What needs to be done. Rewrite the lines below with every "slices" replaced by "wedges" and nothing else changed, and leave the pictures out.
▼▼▼
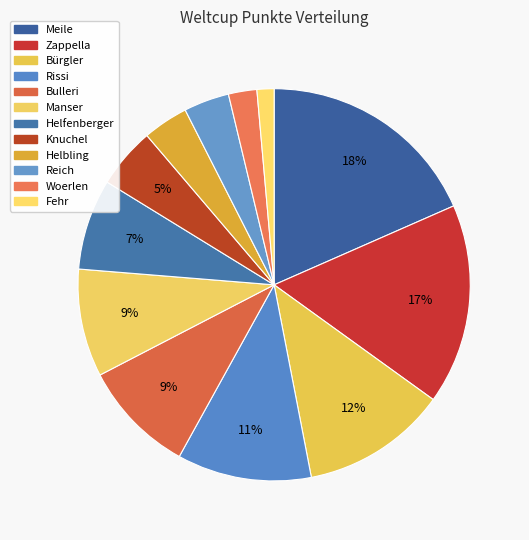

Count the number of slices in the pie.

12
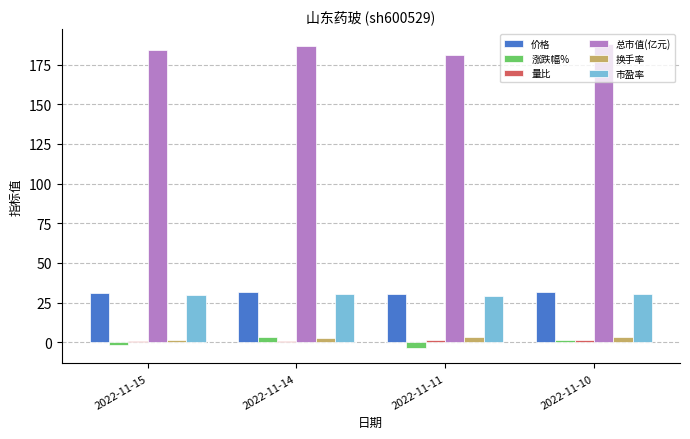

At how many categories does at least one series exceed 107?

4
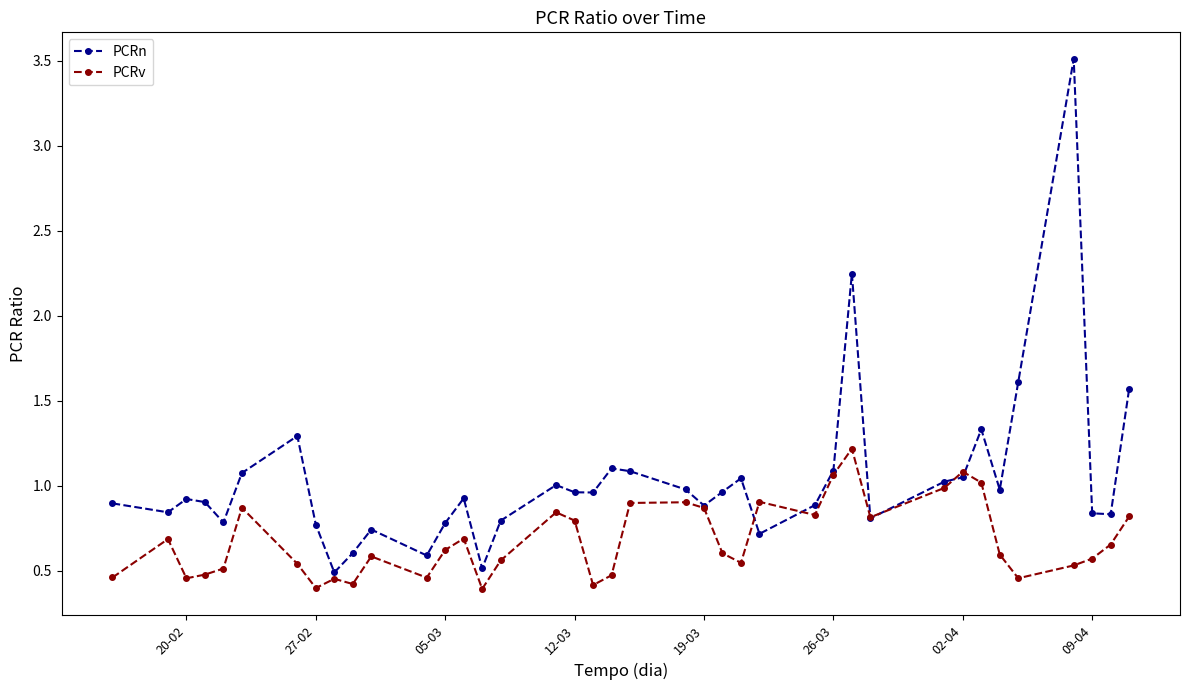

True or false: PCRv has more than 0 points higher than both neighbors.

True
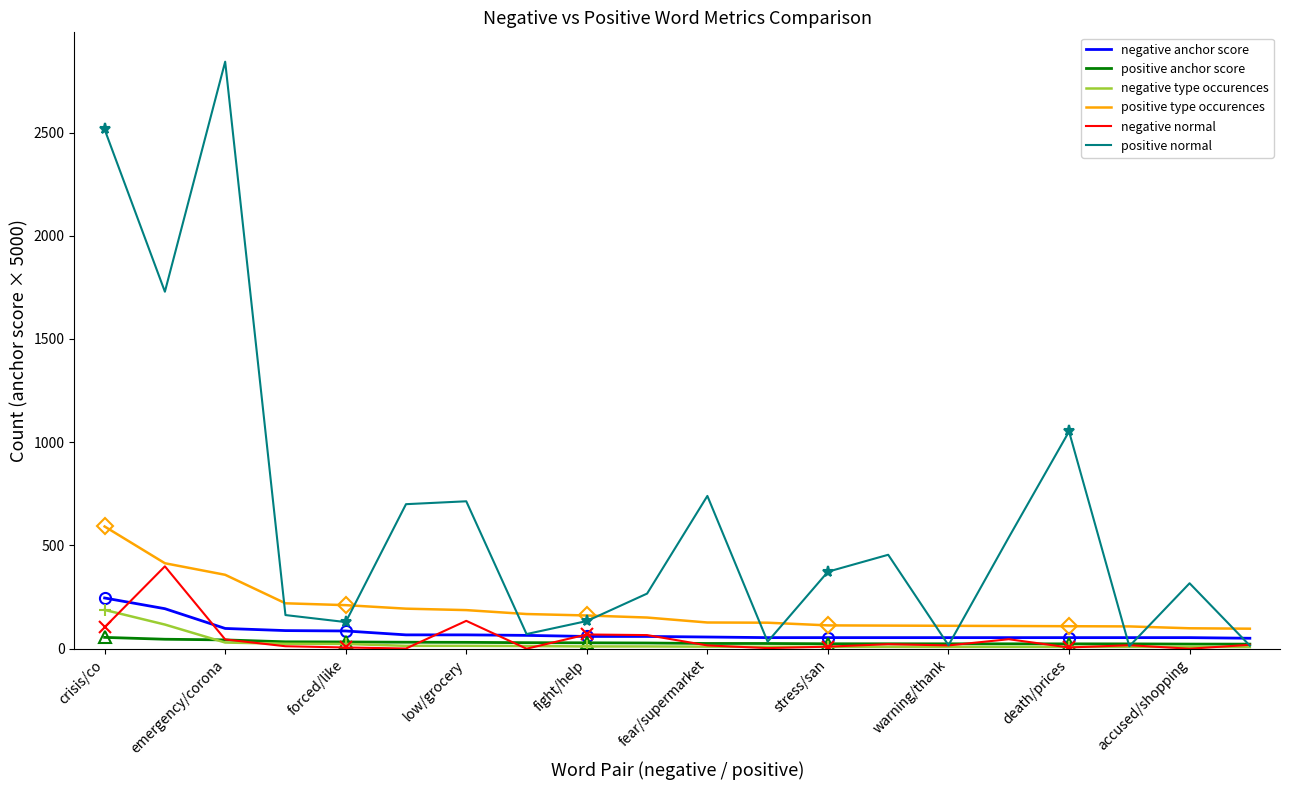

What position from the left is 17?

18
▲▲▲
Result for this exercise.
Count the number of wedges in the pie.

12

At how many categories does at least one series exceed 107?

4

True or false: PCRv has more than 0 points higher than both neighbors.

True

What position from the left is 17?

18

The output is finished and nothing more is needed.